AIM OF THE EXERCISE ->
Copy out, from the data, each line containing the string "followed".

Dataset entries:
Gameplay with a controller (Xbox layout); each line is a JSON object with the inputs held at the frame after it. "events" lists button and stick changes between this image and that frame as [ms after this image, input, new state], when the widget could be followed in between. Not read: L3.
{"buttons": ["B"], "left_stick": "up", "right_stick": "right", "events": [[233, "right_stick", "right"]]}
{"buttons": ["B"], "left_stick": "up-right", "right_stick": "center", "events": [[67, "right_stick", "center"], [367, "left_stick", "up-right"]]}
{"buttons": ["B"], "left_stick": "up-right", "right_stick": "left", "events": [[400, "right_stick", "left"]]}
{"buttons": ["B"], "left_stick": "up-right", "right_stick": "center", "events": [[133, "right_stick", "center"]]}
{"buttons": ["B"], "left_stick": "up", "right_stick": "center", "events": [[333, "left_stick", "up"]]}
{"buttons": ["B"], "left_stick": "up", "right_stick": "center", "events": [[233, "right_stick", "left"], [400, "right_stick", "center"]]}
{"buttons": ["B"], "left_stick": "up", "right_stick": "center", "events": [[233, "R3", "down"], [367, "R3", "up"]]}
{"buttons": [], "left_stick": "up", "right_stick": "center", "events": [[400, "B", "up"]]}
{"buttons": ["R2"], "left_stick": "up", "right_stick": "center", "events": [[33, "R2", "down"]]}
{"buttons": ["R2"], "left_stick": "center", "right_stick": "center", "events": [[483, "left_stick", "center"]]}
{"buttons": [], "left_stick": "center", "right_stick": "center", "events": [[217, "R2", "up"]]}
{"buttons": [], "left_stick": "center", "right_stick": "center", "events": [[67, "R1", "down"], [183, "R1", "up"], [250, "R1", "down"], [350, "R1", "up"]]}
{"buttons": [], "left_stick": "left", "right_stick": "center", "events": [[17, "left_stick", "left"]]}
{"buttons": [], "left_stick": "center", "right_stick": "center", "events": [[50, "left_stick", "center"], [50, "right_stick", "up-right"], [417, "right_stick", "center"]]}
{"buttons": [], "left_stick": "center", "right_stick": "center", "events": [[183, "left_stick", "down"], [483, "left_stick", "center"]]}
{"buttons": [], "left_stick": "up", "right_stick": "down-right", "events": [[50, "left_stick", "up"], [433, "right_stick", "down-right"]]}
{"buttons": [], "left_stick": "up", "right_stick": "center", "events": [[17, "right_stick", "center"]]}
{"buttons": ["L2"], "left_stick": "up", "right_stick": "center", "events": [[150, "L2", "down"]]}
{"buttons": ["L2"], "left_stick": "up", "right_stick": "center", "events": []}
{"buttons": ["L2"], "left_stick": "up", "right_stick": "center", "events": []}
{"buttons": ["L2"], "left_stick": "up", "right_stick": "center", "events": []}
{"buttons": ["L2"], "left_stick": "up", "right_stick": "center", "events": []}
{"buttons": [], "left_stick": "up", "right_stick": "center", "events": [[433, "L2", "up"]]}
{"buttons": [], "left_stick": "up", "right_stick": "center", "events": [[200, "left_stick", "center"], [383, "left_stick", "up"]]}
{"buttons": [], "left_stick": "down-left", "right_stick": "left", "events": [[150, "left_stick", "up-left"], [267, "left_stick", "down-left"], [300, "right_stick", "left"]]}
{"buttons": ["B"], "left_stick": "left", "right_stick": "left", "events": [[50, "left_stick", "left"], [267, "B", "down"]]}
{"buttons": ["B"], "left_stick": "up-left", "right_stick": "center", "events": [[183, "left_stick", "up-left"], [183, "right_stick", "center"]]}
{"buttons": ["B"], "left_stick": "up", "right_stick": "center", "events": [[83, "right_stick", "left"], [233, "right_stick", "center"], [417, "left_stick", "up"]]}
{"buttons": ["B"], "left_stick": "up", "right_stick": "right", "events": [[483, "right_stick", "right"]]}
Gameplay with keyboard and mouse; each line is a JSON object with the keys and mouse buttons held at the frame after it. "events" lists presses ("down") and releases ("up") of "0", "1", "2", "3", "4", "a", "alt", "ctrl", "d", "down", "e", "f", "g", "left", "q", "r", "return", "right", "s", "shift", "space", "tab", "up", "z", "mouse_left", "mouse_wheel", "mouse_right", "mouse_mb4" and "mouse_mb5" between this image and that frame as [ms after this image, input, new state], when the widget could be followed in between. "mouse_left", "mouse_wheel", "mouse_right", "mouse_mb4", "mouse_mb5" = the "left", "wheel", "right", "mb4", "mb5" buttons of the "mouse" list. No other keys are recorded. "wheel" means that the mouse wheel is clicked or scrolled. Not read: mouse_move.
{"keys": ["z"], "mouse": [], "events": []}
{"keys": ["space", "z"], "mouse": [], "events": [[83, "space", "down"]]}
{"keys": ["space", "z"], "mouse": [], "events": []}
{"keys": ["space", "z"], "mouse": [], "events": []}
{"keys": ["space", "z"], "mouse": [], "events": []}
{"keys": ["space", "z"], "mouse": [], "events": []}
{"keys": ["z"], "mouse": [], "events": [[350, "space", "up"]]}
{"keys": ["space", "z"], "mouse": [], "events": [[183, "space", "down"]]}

ANSWER TO THIS EXERCISE ->
Gameplay with a controller (Xbox layout); each line is a JSON object with the inputs held at the frame after it. "events" lists button and stick changes between this image and that frame as [ms after this image, input, new state], when the widget could be followed in between. Not read: L3.
Gameplay with keyboard and mouse; each line is a JSON object with the keys and mouse buttons held at the frame after it. "events" lists presses ("down") and releases ("up") of "0", "1", "2", "3", "4", "a", "alt", "ctrl", "d", "down", "e", "f", "g", "left", "q", "r", "return", "right", "s", "shift", "space", "tab", "up", "z", "mouse_left", "mouse_wheel", "mouse_right", "mouse_mb4" and "mouse_mb5" between this image and that frame as [ms after this image, input, new state], when the widget could be followed in between. "mouse_left", "mouse_wheel", "mouse_right", "mouse_mb4", "mouse_mb5" = the "left", "wheel", "right", "mb4", "mb5" buttons of the "mouse" list. No other keys are recorded. "wheel" means that the mouse wheel is clicked or scrolled. Not read: mouse_move.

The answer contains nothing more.